# Can I get a quick rundown on floor deflection and large format tile concerns



## MikeGC (Dec 6, 2008)

1. Make sure the floor is solid enough if your going with a large format tile or natural stone.

2. L/360 vs L/720


These come from another post. 

Can I get an explanation on large format tile and natural stone concerns in regard to floor deflection and a minimum size that is considered large format

Can I get a quick lesson on deflection? Are there tables? If it can be measured, how is that done?


----------



## angus242 (Oct 20, 2007)

MikeGC said:


> Can I get an explanation on large format tile and natural stone concerns in regard to floor deflection and a minimum size that is considered large format


Ceramic and natural stone tiles are different beasts. Stone is more brittle so that's why less subfloor deflection is allowed. 
There really is no "minimum" size considered large format. It used to be 8"x8" but we all know that is ridiculous. I consider 14"x14"+ to be large format. The larger a tile is, the more perfectly flat a floor needs to be for a successful installation. Flat is not the same as deflection. You can have a perfectly flat floor with a deflection of L/420 and you cannot install 12"x12" stone over it. You can have a deflection of L/850 but if it is out of flat by 1/4" in 6', you'll have an almost impossible time installing 16"x16" porcelain. 



MikeGC said:


> Can I get a quick lesson on deflection? Are there tables? If it can be measured, how is that done?


Deflection is the concave movement of a floor joists structure under live and dead loads. There is a formula but it's not a simple equation.
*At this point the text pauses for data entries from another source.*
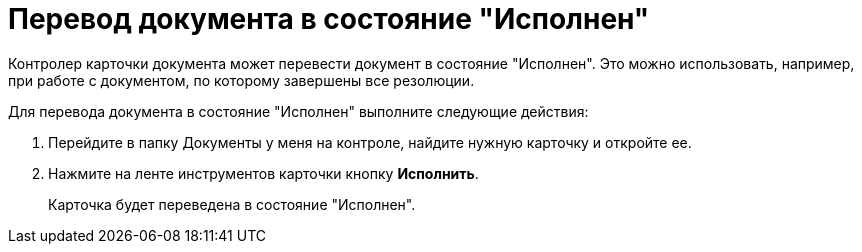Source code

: = Перевод документа в состояние "Исполнен"

Контролер карточки документа может перевести документ в состояние "Исполнен". Это можно использовать, например, при работе с документом, по которому завершены все резолюции.

Для перевода документа в состояние "Исполнен" выполните следующие действия:

[arabic]
. Перейдите в папку Документы у меня на контроле, найдите нужную карточку и откройте ее.
. Нажмите на ленте инструментов карточки кнопку *Исполнить*.
+
Карточка будет переведена в состояние "Исполнен".
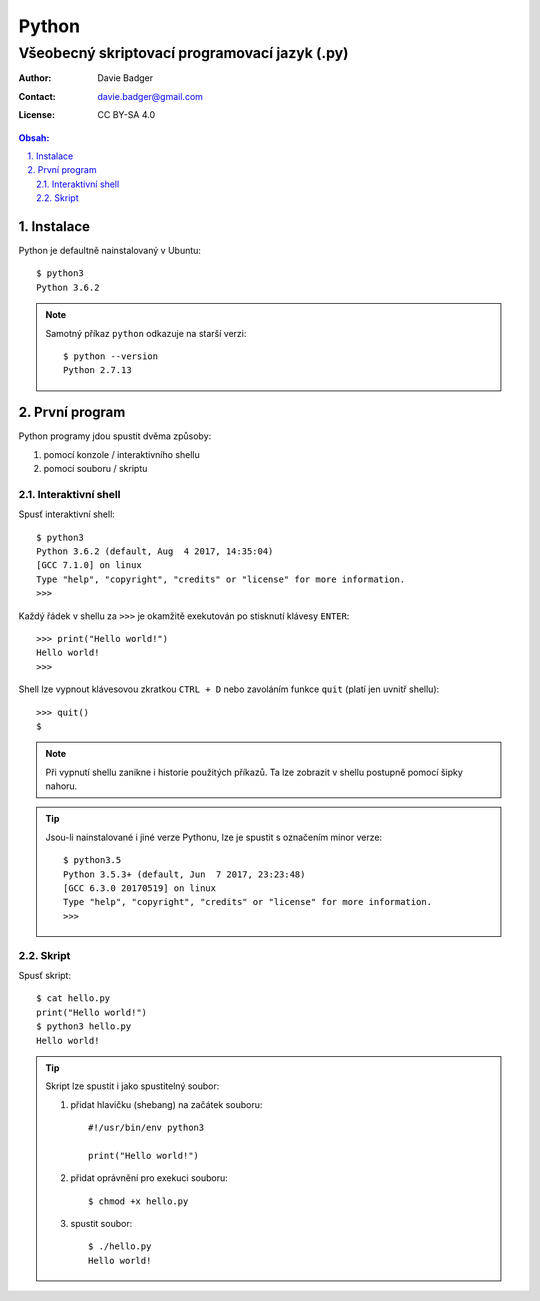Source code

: ========
 Python
========
------------------------------------------------
 Všeobecný skriptovací programovací jazyk (.py)
------------------------------------------------

:Author: Davie Badger
:Contact: davie.badger@gmail.com
:License: CC BY-SA 4.0

.. contents:: Obsah:

.. sectnum::
   :depth: 3
   :suffix: .

Instalace
=========

Python je defaultně nainstalovaný v Ubuntu::

   $ python3
   Python 3.6.2

.. note::

   Samotný příkaz ``python`` odkazuje na starší verzi::

      $ python --version
      Python 2.7.13

První program
=============

Python programy jdou spustit dvěma způsoby:

1. pomocí konzole / interaktivního shellu
2. pomocí souboru / skriptu

Interaktivní shell
------------------

Spusť interaktivní shell::

   $ python3
   Python 3.6.2 (default, Aug  4 2017, 14:35:04)
   [GCC 7.1.0] on linux
   Type "help", "copyright", "credits" or "license" for more information.
   >>>

Každý řádek v shellu za ``>>>`` je okamžitě exekutován po stisknutí klávesy
``ENTER``::

   >>> print("Hello world!")
   Hello world!
   >>>

Shell lze vypnout klávesovou zkratkou ``CTRL + D`` nebo zavoláním funkce
``quit`` (platí jen uvnitř shellu)::

   >>> quit()
   $

.. note::

   Při vypnutí shellu zanikne i historie použitých příkazů. Ta lze zobrazit v
   shellu postupně pomocí šipky nahoru.

.. tip::

   Jsou-li nainstalované i jiné verze Pythonu, lze je spustit s označením
   minor verze::

      $ python3.5
      Python 3.5.3+ (default, Jun  7 2017, 23:23:48)
      [GCC 6.3.0 20170519] on linux
      Type "help", "copyright", "credits" or "license" for more information.
      >>>

Skript
------

Spusť skript::

   $ cat hello.py
   print("Hello world!")
   $ python3 hello.py
   Hello world!

.. tip::

   Skript lze spustit i jako spustitelný soubor:

   1. přidat hlavičku (shebang) na začátek souboru::

         #!/usr/bin/env python3

         print("Hello world!")

   2. přidat oprávnění pro exekuci souboru::

         $ chmod +x hello.py

   3. spustit soubor::

         $ ./hello.py
         Hello world!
Species of wood also comes into play. There are deflection calculators floating around on the internet. Thing is to find one you trust. If the joists are anything other than dimensional lumber, I like to call the manufacturer to get their stats.


----------



## ee3 (Feb 10, 2006)

Currently, large format is any tile with a 15" side.(15" X ?" ).

DEFLECTION (more or less)
L"/360 = LENGH/ 360 or 720
that would allow you, .5 " in A 15' span @ L/360, under designed load.
also keep in mind that it should be measured in both directions so 16" spacing would be .044"
alot of people will apply a load in center of span and measure gap under a straight edge...


----------



## GettingBy (Aug 19, 2010)

ee3 said:


> alot of people will apply a load in center of span and measure gap under a straight edge...


Yes, and from this midspan concentrated load, the wood characteristics can be found and then the deflection of the same wood under a distributed live and dead load can be figured.


----------